Request:
Check each line of the records below for the word "text" and copy those where it appears.

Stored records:
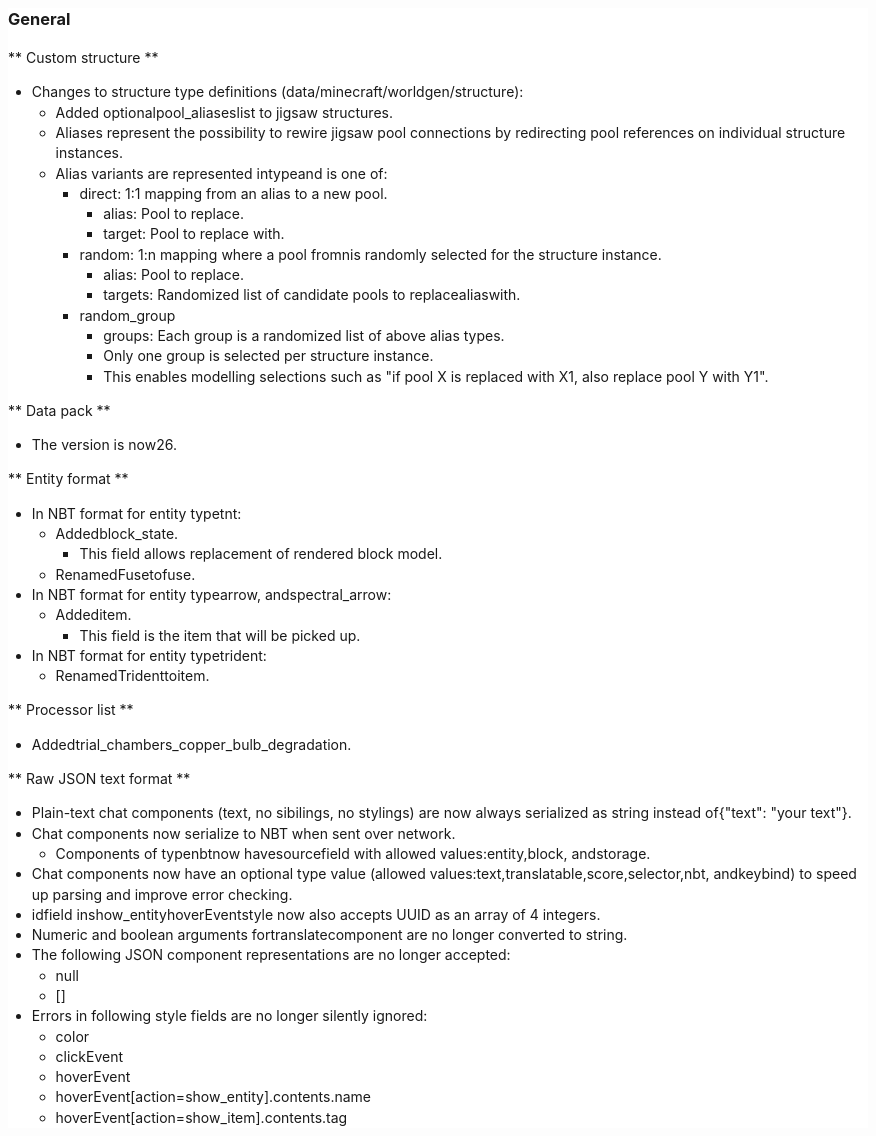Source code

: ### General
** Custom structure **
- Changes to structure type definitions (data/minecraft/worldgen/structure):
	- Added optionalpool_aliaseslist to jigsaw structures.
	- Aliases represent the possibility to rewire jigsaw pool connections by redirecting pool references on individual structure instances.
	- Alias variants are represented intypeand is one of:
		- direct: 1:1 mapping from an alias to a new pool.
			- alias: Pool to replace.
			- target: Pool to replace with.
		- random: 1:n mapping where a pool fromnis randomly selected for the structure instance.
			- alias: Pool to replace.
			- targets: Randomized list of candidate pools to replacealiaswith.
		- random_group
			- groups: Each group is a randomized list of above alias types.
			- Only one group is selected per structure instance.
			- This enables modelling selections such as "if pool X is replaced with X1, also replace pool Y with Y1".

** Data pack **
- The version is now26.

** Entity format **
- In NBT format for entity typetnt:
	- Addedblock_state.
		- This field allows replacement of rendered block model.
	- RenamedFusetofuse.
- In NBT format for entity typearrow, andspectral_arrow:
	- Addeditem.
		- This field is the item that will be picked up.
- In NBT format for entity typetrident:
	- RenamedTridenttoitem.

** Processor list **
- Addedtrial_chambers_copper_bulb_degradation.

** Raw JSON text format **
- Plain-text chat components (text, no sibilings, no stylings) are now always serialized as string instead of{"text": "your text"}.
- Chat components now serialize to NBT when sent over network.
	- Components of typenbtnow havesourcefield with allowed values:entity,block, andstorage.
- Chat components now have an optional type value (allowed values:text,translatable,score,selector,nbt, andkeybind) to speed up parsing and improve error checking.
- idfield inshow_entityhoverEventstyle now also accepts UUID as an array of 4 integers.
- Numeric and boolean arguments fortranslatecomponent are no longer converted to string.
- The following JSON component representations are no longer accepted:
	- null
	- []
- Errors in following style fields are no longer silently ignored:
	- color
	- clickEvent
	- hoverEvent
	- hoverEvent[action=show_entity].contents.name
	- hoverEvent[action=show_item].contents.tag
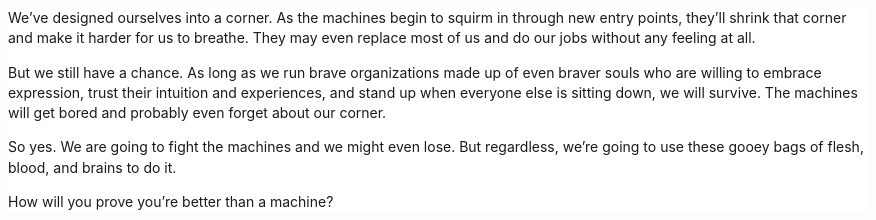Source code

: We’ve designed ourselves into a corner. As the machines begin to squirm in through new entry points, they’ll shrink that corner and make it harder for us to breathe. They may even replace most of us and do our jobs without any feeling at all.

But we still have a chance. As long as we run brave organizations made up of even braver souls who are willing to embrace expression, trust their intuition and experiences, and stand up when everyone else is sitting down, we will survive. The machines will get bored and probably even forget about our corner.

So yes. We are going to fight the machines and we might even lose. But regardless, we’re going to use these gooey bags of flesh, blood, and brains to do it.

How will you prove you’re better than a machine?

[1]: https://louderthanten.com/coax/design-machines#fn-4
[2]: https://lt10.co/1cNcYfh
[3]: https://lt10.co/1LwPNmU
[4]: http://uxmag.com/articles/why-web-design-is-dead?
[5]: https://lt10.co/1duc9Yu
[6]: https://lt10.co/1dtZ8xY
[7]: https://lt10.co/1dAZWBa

Response box:
** Raw JSON text format **
- Plain-text chat components (text, no sibilings, no stylings) are now always serialized as string instead of{"text": "your text"}.
- Chat components now have an optional type value (allowed values:text,translatable,score,selector,nbt, andkeybind) to speed up parsing and improve error checking.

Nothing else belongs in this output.